Missouri-based Christian Hospital is challenging the way that Medicare calculates penalties for hospital readmissions. With the backing of the Missouri Hospital Association, the hospital asserts that Medicare’s Hospital Readmissions Reduction Program (HRRP) does not adequately account for the socioeconomic status of the patients that a hospital treats. The hospital and the hospital association argue that the methodology unfairly penalizes safety-net hospitals.
The HRRP, created by Section 3025 of the Patient Protection and Affordable Care Act (ACA) (P.L. 111-148), requires CMS to reduce payments to Inpatient Prospective Payment System (IPPS) hospitals with excess readmissions. CMS defines readmission as “an admission to a subsection (d) hospital within 30 days of a discharge from the same or another subsection (d) hospital.” CMS was obligated, under the program, to develop a formula to calculate an excessive readmission ratio based upon a national average of hospital performance. Medicare bases readmission penalties on the care of Medicare patients who were originally hospitalized for one of five conditions—heart attacks, heart failure, pneumonia, chronic lung problems, and elective hip or knee replacements. In 2015, the fourth year of the program, 2,592 hospitals were penalized due to high rates of readmissions. Overall, hospitals were penalized a total of $420 million last year.
Under current reimbursement rules, Christian Hospital is expecting to lose $600,000 in reimbursement due to what CMS deems “excessive readmissions.” However, the hospital believes the reimbursement penalty is improper because the formula used to derive the $600,000 figure does not factor in relevant socioeconomic disadvantages of certain patients. For example, the hospital believes that high numbers of patients with low-incomes, poor health habits, and chronic illnesses increased its readmission numbers. If CMS used readmission criteria that factored in those socioeconomic factors, Christian Hospital says its HRRP penalty would have been $140,000.

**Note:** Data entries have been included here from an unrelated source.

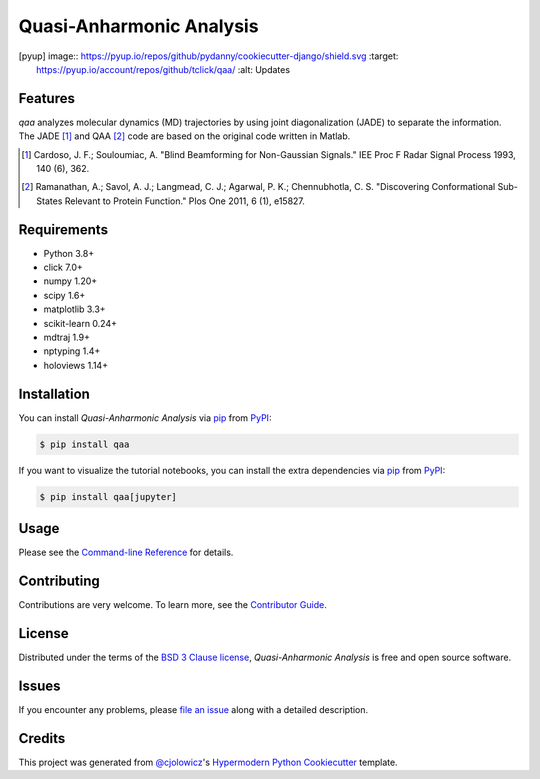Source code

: Quasi-Anharmonic Analysis
=========================

|PyPI| |Python Version| |License|

|Read the Docs| |Tests| |Codecov|

|pre-commit| |Black|

.. |PyPI| image:: https://img.shields.io/pypi/v/qaa.svg
   :target: https://pypi.org/project/qaa/
   :alt: PyPI
.. |Python Version| image:: https://img.shields.io/pypi/pyversions/qaa
   :target: https://pypi.org/project/qaa
   :alt: Python Version
.. |License| image:: https://img.shields.io/pypi/l/qaa
   :target: https://opensource.org/licenses/BSD-3-Clause
   :alt: License
.. |Read the Docs| image:: https://img.shields.io/readthedocs/qaa/latest.svg?label=Read%20the%20Docs
   :target: https://pyqaa.readthedocs.io/
   :alt: Read the documentation at https://pyqaa.readthedocs.io/
.. |Tests| image:: https://github.com/tclick/qaa/workflows/Tests/badge.svg
   :target: https://github.com/tclick/qaa/actions?workflow=Tests
   :alt: Tests
.. |Codecov| image:: https://codecov.io/gh/tclick/qaa/branch/main/graph/badge.svg
   :target: https://codecov.io/gh/tclick/qaa
   :alt: Codecov
.. |pre-commit| image:: https://img.shields.io/badge/pre--commit-enabled-brightgreen?logo=pre-commit&logoColor=white
   :target: https://github.com/pre-commit/pre-commit
   :alt: pre-commit
.. [pyup] image:: https://pyup.io/repos/github/pydanny/cookiecutter-django/shield.svg
    :target: https://pyup.io/account/repos/github/tclick/qaa/
    :alt: Updates
.. |Black| image:: https://img.shields.io/badge/code%20style-black-000000.svg
   :target: https://github.com/psf/black
   :alt: Black

Features
--------

`qaa` analyzes molecular dynamics (MD) trajectories by using joint
diagonalization (JADE) to separate the information. The JADE [1]_ and QAA [2]_
code are based on the original code written in Matlab.

.. [1] Cardoso, J. F.; Souloumiac, A. "Blind Beamforming for Non-Gaussian
       Signals." IEE Proc F Radar Signal Process 1993, 140 (6), 362.
.. [2] Ramanathan, A.; Savol, A. J.; Langmead, C. J.; Agarwal, P. K.;
       Chennubhotla, C. S. "Discovering Conformational Sub-States Relevant to Protein
       Function." Plos One 2011, 6 (1), e15827.

Requirements
------------

* Python 3.8+
* click 7.0+
* numpy 1.20+
* scipy 1.6+
* matplotlib 3.3+
* scikit-learn 0.24+
* mdtraj 1.9+
* nptyping 1.4+
* holoviews 1.14+

Installation
------------

You can install *Quasi-Anharmonic Analysis* via pip_ from PyPI_:

.. code:: console

   $ pip install qaa

If you want to visualize the tutorial notebooks, you can install the extra
dependencies via pip_ from PyPI_:

.. code:: console

   $ pip install qaa[jupyter]


Usage
-----

Please see the `Command-line Reference <Usage_>`_ for details.


Contributing
------------

Contributions are very welcome.
To learn more, see the `Contributor Guide`_.


License
-------

Distributed under the terms of the `BSD 3 Clause license`_,
*Quasi-Anharmonic Analysis* is free and open source software.


Issues
------

If you encounter any problems,
please `file an issue`_ along with a detailed description.


Credits
-------

This project was generated from `@cjolowicz`_'s `Hypermodern Python Cookiecutter`_ template.

.. _@cjolowicz: https://github.com/cjolowicz
.. _Cookiecutter: https://github.com/audreyr/cookiecutter
.. _BSD 3 Clause license: https://opensource.org/licenses/BSD-3-Clause
.. _PyPI: https://pypi.org/
.. _Hypermodern Python Cookiecutter: https://github.com/cjolowicz/cookiecutter-hypermodern-python
.. _file an issue: https://github.com/tclick/qaa/issues
.. _pip: https://pip.pypa.io/
.. github-only
.. _Contributor Guide: CONTRIBUTING.rst
.. _Usage: https://qaa.readthedocs.io/en/latest/usage.html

Missouri Hospital Association
The Missouri Hospital Association is putting its support behind Christian Hospital. The organization revamped its consumer-focused website, Focus on Hospitals, to include readmissions statistics that conform to the methodology Christian Hospital is asking CMS to use. The Focus on Hospitals website adjusts hospital readmission statistics in accordance with patients’ Medicaid status and neighborhood poverty rates. In support of its readmission statistic methodology, the hospital association says there is research that suggests “poverty and other community factors” increase the likelihood readmission to a hospital. The alternative data arises from a study commissioned by the Missouri Hospital Association. That study found that hospital readmission rates improved by between 44 and 88 percent when patients’ poverty levels were factored in.
In addition to avoiding penalties, together with the Missouri Hospital Association, Christian Hospital is hoping that its efforts will lead to changes in Medicare law. Specifically, Christina Hospital is seeking the kind of change envisioned by a piece of legislation known as “The Helping Hospitals Improve Patient Care Act.” The bill would alter the way socioeconomic status is considered under the HRRP. Specifically, the legislation would require a transitional risk-adjustment methodology to serve as a proxy of socio-economic status until a more refined methodology can be developed.

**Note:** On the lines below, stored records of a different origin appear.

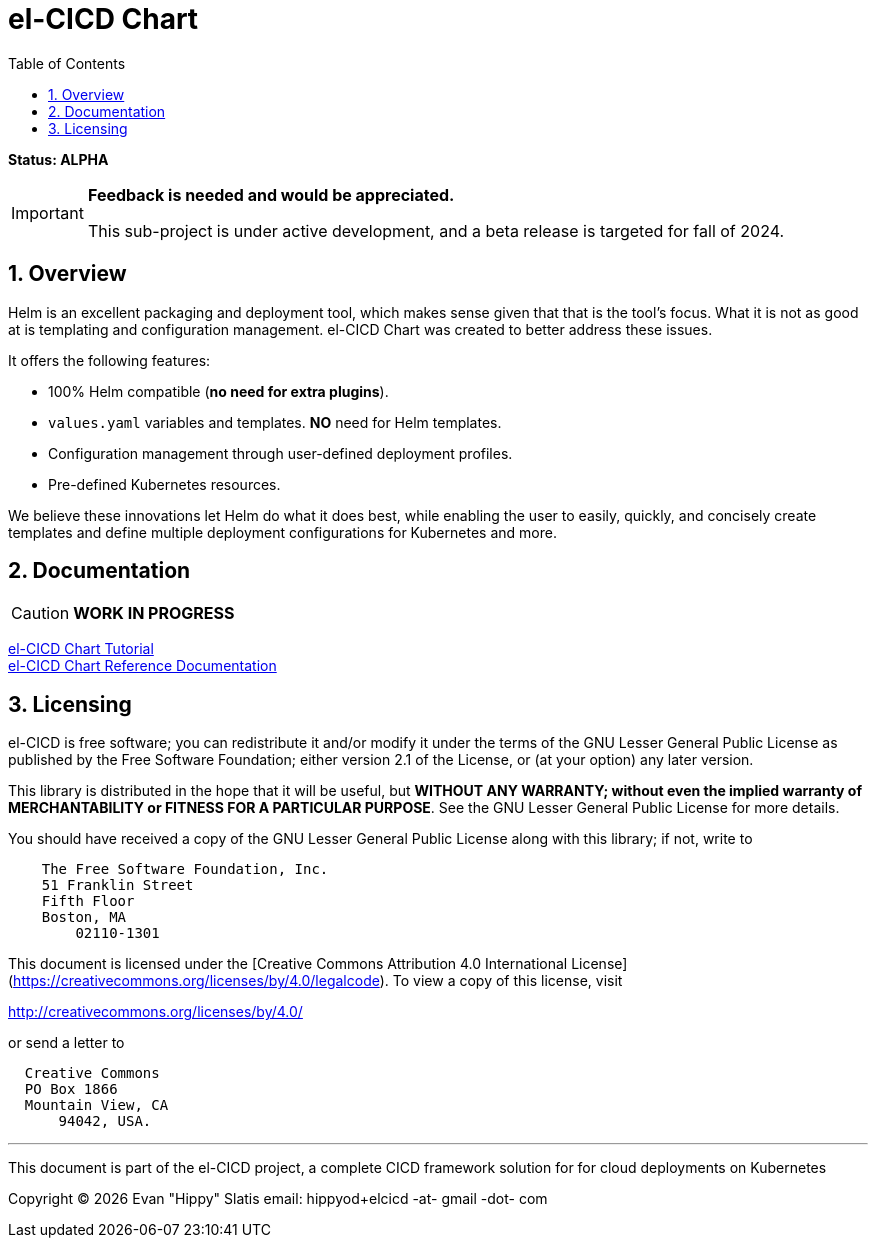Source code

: = el-CICD Chart
:source-highlighter: rouge
:icons: font
:sectnums:
:toc:

**Status: ALPHA**::

[IMPORTANT]
====
**Feedback is needed and would be appreciated.**

This sub-project is under active development, and a beta release is targeted for fall of 2024.  
====

== Overview

Helm is an excellent packaging and deployment tool, which makes sense given that that is the tool's focus.  What it is not as good at is templating and configuration management.  el-CICD Chart was created to better address these issues.

It offers the following features:

* 100% Helm compatible (**no need for extra plugins**).
* `values.yaml` variables and templates.  **NO** need for Helm templates.
* Configuration management through user-defined deployment profiles.
* Pre-defined Kubernetes resources.

We believe these innovations let Helm do what it does best, while enabling the user to easily, quickly, and concisely create templates and define multiple deployment configurations for Kubernetes and more.

== Documentation

CAUTION: **WORK IN PROGRESS**

link:https://elcicd.github.io/el-CICD-deploy/docs/tutorial/tutorial.html[el-CICD Chart Tutorial,window=read-later]::

link:https://elcicd.github.io/el-CICD-deploy/docs/reference.html[el-CICD Chart Reference Documentation]::

{empty}

== Licensing

el-CICD is free software; you can redistribute it and/or modify it under the terms of the GNU Lesser General Public License as published by the Free Software Foundation; either version 2.1 of the License, or (at your option) any later version.

This library is distributed in the hope that it will be useful, but **WITHOUT ANY WARRANTY; without even the implied warranty of MERCHANTABILITY or FITNESS FOR A PARTICULAR PURPOSE**.  See the GNU Lesser General Public License for more details.

You should have received a copy of the GNU Lesser General Public License along with this library; if not, write to

```
    The Free Software Foundation, Inc.
    51 Franklin Street
    Fifth Floor
    Boston, MA
        02110-1301
```

This document is licensed under the [Creative Commons Attribution 4.0 International License](https://creativecommons.org/licenses/by/4.0/legalcode). To view a copy of this license, visit

http://creativecommons.org/licenses/by/4.0/

or send a letter to

```
  Creative Commons
  PO Box 1866
  Mountain View, CA
      94042, USA.
```

---

This document is part of the el-CICD project, a complete CICD framework solution for for cloud deployments on Kubernetes

Copyright &#169; {localyear} Evan "Hippy" Slatis
email: hippyod+elcicd -at- gmail -dot- com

The concerns over the methodology echo similar complaints that hospitals have made about Medicare’s five-star rating system. Whether the issue is readmissions or ratings, interests are in conflict—CMS struggles to find a way to incentivize quality care while hospitals worry that they may be unfairly punished or penalized for treating certain populations. From the perspective of Christian Hospital in Missouri, the current balance is unfavorable. But the question isn’t whether someone should be held accountable for unnecessary readmissions. The question is whether the scales are tipped unfairly.